Maskeli adamın arkasına bakan gözlerini, onun dövüşü
başlatmadan önce durduğu yere bir anlığına çevirdi. Bulunduğu yer bir izle
işaretlenmişti. Bir erkek ayakkabısı şeklinde bir işaret. Dövüş sanatlarında
bilgili bir şövalye olarak, böyle bir ayak izini bırakabilecek bir adamın,
sadece, kendini yerden fırlatırken inanılmaz miktarda güç kullanması sonucunda
oluşabileceğini biliyordu.
Adamın güçlü birisi olduğunu baştan beri zaten biliyordu
tabii ki. Ama onun ne kadar güçlü olduğunu sadece şimdi görebilmişti. Dün
yaptığı inceleme, ona sadece birkaç bilgi verebilmişti. İlki ırkıya ilgiliydi.

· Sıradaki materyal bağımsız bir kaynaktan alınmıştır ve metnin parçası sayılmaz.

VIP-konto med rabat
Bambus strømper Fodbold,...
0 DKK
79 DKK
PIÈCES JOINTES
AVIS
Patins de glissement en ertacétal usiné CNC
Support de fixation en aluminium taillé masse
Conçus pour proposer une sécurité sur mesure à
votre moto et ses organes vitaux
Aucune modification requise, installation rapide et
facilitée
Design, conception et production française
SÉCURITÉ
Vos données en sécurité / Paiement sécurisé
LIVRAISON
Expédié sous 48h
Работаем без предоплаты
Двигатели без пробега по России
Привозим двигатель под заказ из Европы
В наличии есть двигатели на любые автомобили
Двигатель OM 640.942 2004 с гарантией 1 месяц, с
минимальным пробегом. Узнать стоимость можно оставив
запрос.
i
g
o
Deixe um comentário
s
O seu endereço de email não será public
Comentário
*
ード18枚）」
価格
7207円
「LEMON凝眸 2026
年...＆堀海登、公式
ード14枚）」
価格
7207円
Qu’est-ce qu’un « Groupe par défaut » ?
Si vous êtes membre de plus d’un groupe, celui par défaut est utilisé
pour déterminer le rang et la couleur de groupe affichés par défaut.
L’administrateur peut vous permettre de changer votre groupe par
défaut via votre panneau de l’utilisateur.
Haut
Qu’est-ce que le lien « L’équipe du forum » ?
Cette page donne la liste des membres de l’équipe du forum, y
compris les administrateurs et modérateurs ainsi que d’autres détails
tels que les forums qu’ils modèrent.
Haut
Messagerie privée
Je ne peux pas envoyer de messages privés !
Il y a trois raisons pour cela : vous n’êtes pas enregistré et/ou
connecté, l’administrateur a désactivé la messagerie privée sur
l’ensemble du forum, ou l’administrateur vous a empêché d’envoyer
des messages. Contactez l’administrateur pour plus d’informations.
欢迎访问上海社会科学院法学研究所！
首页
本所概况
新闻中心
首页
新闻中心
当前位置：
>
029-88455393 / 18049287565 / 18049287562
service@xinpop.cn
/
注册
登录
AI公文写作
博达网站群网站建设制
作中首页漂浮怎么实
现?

İkincisi ise kötü niyet taşımadığıydı. Son bilgi ise ekipmanıyla ilgiliydi. Bir
başka deyişle, hiçbiri gücüyle uyumlu değildi. Tam olarak ne kadar iyi bir
dövüşçü olduğunu bilmiyordu, tek bildiği izlendiğini fark edecek kadar
yetenekli biri olduğuydu.
İşin aslı, ırk bilgisi yanlıştı. Ama Carlotta’nın bunu
bilmesine imkan yoktu ve bu sonuçta hem kiliseye hem de iblis lorduna yarar
sağlamayacaktı.
Carlotta’nın onun kısa dövüşünden çıkarabildiği tek şey,
onun en azından kahraman kadar becerikli biri olduğuydu. Eğer bir maceracı
olsaydı, muhtemelen adamantit seviyesini aşıp orikalkum seviyesine giren birkaç
canavardan biri olurdu.
Ve bu, en azından çıkarımları doğrultusunda, yüzüne neden
bir maske taktığını açıklıyordu. Kendini korumak içindi. Kimliğini gizlemek ve
böylece başkentin özgürleştirmesine katılmasının, normal hayatını
etkilemeyeceğinden emin olmaya çalışıyordu. Güçlü olduğunu biliyordu. Diğer
tarafların onun yardımı için rekabete gireceği ve büyük ihtimalle huzurlu
geçirdiği günlerinin geride kalacağını biliyordu.
Carlotta onu anlamıştı. Buraya gelmiş olmasının tek sebebi
yapmak zorunda olduğuydu. Çünkü, ülkenin tehlikede olduğunu fark etmişti.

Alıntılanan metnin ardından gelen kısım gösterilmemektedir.